Me levanté hoy bastante tarde, no puse el despertador. Cuando volteé y miré el suelo, me fijé que estaba sucio; no una, sino varias capas de polvo debían haberse asentado en estos días en que me dio flojera coger la escoba y seguir con la limpieza, el imperativo de mi abuela. Me acordé entonces de un momento de una canción que me gusta bastante: I look at the floor and I see it needs sweeping. Sí, mi piso también necesitaba una barrida. Mi inglés es monolítico, pero esa canción la sé de memoria. El mejor trabajo de mi profesora de inglés y se podría decir el mejor trabajo de algún profesor que tuve. Aunque ella no sabría probablemente su verdadero valor, no sé ni siquiera por qué la eligió para enseñarnos el tiempo presente. Hay otras mejores, me susurró una compañera que estaba sentada en la carpeta de atrás. No supe que había mentido hasta que Héctor nos prestó una cuantiosa cantidad de cassettes de The Beatles a pedido mío. Mejores no había, había canciones que tenían el mismo espectro pero no mejores. El grupo no me pareció leyenda hasta que un día en que estuvimos en casa de Héctor, nos hizo subir a su cuarto y nos mostró una foto grande que un primo le acaba de regalar por su cumpleaños, y que guardaba casi escondida, de los cuatro beatles. Cuando pienso en George Harrison, autor de la canción que me recordó que tenía que limpiar; pienso en esa foto de los cuatro mirando hacia el oeste, con el cabello alborotado y el espíritu en suspensión, exhalando al unísono, los cuatro. Luego en videos, casi de forma obsesiva veía entrevistas a George Harrison y también él en concierto, quería descifrar qué había allí, si se podía aprender a ser así o había que nacer así. Así es: como si tuvieras miedo de matar a miles de microorganismos vivos que pululan alrededor de ti, como si cada movimiento de tu cuerpo hiciera daño al mundo.
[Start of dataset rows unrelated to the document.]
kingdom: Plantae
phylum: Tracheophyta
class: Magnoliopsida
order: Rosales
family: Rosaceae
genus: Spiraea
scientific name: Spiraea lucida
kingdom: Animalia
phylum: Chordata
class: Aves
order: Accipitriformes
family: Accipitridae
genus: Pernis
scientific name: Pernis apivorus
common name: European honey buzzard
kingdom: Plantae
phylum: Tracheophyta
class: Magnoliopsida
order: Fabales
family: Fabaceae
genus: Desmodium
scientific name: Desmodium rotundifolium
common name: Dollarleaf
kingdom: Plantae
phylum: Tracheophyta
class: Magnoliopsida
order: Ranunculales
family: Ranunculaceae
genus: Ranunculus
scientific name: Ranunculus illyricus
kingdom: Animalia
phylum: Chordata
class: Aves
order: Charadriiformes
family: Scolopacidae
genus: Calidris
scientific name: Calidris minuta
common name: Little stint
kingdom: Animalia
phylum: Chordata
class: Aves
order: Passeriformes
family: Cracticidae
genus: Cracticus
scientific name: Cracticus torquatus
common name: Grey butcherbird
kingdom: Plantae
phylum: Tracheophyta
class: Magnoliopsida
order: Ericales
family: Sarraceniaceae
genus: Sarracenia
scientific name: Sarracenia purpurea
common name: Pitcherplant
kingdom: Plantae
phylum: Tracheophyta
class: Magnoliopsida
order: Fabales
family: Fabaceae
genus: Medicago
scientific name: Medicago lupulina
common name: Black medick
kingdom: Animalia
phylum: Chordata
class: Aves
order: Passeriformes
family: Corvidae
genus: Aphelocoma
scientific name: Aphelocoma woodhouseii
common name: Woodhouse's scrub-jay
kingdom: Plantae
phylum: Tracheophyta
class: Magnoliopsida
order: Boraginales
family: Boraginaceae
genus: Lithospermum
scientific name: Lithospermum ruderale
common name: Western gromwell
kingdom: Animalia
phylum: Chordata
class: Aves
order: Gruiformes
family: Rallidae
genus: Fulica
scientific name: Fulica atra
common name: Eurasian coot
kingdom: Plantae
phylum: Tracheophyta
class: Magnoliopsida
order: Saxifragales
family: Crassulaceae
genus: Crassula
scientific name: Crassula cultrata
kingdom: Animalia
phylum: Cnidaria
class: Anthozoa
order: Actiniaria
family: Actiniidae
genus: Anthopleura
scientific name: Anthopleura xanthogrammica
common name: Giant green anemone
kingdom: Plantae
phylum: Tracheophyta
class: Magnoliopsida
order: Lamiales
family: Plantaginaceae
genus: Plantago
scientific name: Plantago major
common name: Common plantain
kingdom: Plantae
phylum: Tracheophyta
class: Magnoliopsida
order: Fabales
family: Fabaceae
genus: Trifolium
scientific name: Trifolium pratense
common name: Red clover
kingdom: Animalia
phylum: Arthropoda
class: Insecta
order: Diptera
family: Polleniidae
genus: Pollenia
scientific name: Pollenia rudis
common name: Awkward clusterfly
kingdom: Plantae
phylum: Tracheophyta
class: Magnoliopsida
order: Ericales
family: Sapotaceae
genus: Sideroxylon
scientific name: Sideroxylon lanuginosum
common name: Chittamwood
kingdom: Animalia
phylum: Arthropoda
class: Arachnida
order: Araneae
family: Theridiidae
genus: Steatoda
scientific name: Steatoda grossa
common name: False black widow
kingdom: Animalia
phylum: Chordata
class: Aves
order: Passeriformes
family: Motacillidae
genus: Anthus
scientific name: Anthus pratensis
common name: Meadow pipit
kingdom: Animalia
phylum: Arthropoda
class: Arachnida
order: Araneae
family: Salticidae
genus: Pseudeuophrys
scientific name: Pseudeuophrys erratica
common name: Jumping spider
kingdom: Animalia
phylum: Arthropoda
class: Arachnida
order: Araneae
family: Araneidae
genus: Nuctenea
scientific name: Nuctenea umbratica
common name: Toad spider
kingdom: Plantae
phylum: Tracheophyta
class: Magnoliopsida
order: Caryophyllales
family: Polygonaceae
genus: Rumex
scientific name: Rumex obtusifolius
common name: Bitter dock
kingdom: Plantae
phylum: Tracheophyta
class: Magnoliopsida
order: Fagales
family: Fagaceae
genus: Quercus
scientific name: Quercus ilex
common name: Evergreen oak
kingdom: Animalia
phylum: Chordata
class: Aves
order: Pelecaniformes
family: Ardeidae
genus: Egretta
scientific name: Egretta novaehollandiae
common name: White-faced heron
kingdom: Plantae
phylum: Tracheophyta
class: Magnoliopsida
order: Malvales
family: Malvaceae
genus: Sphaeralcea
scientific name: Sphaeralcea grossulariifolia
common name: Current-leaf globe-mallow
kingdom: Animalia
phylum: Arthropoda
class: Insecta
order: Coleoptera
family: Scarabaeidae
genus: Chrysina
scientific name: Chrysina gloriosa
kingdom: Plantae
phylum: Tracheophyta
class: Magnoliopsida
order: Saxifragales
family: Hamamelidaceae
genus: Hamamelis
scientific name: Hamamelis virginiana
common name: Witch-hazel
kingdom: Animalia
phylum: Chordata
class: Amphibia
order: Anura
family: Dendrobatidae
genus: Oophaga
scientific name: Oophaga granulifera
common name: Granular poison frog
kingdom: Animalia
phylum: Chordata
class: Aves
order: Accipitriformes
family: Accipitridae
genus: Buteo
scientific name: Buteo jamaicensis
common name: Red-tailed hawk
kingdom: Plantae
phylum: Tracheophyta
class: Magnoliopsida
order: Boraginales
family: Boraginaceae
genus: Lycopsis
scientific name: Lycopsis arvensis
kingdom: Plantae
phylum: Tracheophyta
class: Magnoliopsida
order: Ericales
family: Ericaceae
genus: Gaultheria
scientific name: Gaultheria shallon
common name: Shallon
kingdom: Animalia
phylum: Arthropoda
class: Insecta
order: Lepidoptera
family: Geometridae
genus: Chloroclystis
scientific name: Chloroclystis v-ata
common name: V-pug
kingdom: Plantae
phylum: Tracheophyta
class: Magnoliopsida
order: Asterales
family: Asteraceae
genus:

Los movimientos, eran los movimientos de su cuerpo los que simulaban a un espíritu, era el espíritu el que ahora tenía ojos, rasgaba la guitarra y hablaba. Ahora que mi piso está sucio, me acuerdo de él, de su muerte y yo tarareo la canción mientras me quito el pijama y me pongo la ropa de diario. Hoy me toca cocinar, regar unas cuantas plantas de haba que he sembrado en una pequeña parcela que permanece fértil, tratar de descifrar el mensaje que me llegó en la postal de Héctor.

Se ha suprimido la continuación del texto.